Lets $A,B$ be two rings. Show that $M\times N$ is a maximal ideal of $A\times B \iff$ $M\times N$ is the form
$I \times B$ or $A \times J$, where $I$ is a maximal ideal of $A$ and $J$ a is a maximal ideal of $B$.
$\textbf{My Attempt:}$
$(\Leftarrow)$
Suppose that $I$ is a maximal ideal of $A$ and let $L\times B$ an ideal of $A\times B $ such that $I \times B \subset L \times B$ and $I\times B \neq L \times B$. Then there is $l \in L$ such that $l \notin I$.

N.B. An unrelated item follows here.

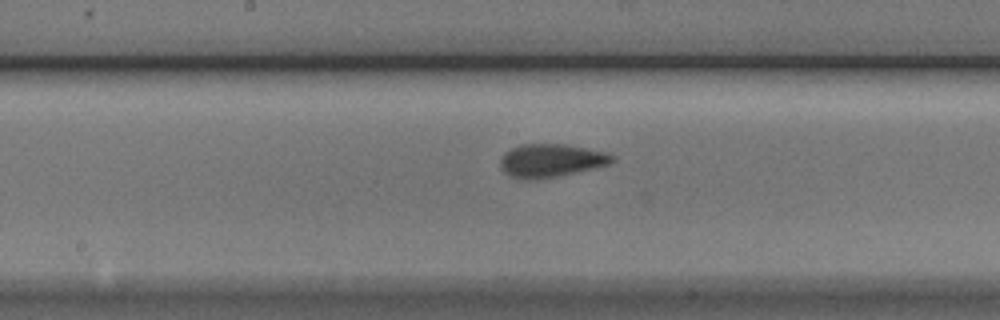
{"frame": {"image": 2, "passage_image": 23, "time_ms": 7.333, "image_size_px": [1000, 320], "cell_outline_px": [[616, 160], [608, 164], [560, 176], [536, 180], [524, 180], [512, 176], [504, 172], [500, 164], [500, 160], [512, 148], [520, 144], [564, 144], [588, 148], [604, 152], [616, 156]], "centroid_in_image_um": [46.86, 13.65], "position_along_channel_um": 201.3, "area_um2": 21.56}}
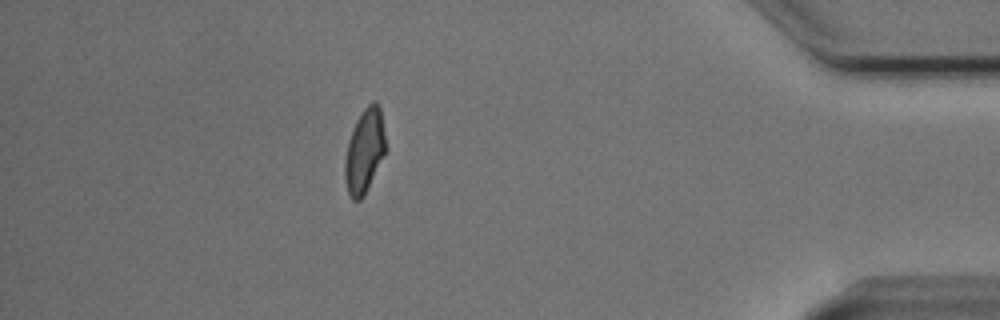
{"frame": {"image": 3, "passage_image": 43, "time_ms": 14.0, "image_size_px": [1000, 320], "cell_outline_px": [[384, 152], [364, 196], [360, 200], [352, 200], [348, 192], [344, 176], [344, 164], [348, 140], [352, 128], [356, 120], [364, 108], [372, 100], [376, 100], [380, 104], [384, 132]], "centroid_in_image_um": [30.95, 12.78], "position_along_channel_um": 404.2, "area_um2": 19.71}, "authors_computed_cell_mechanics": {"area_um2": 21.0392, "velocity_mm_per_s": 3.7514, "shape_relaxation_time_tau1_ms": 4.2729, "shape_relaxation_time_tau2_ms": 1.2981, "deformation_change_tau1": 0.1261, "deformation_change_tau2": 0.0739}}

Since $I$ is maximal ideal of $A$ we have $I+ (l) = A$, so $L = A$. Therefore $L \times B = A \times B$ and $I \times B$ is maximal ideal of $A \times B$.
The same argument goes for the other coordinate.
But I cannot see how to solve the otherside. Can you help me?
If $M \times N$ is a maximal ideal of $A \times B$, then $\dfrac{A \times B}{M \times N} \cong \dfrac{A}{M}\times\dfrac{B}{N}$ is a field. An element of the form $(0 + M,b + N) \in \dfrac{A}{M}\times\dfrac{B}{N}$, where $b \not\in N$, does not have an inverse unless $\dfrac{A}{M} \cong \{0\}$ and $\dfrac{B}{N}$ is a field.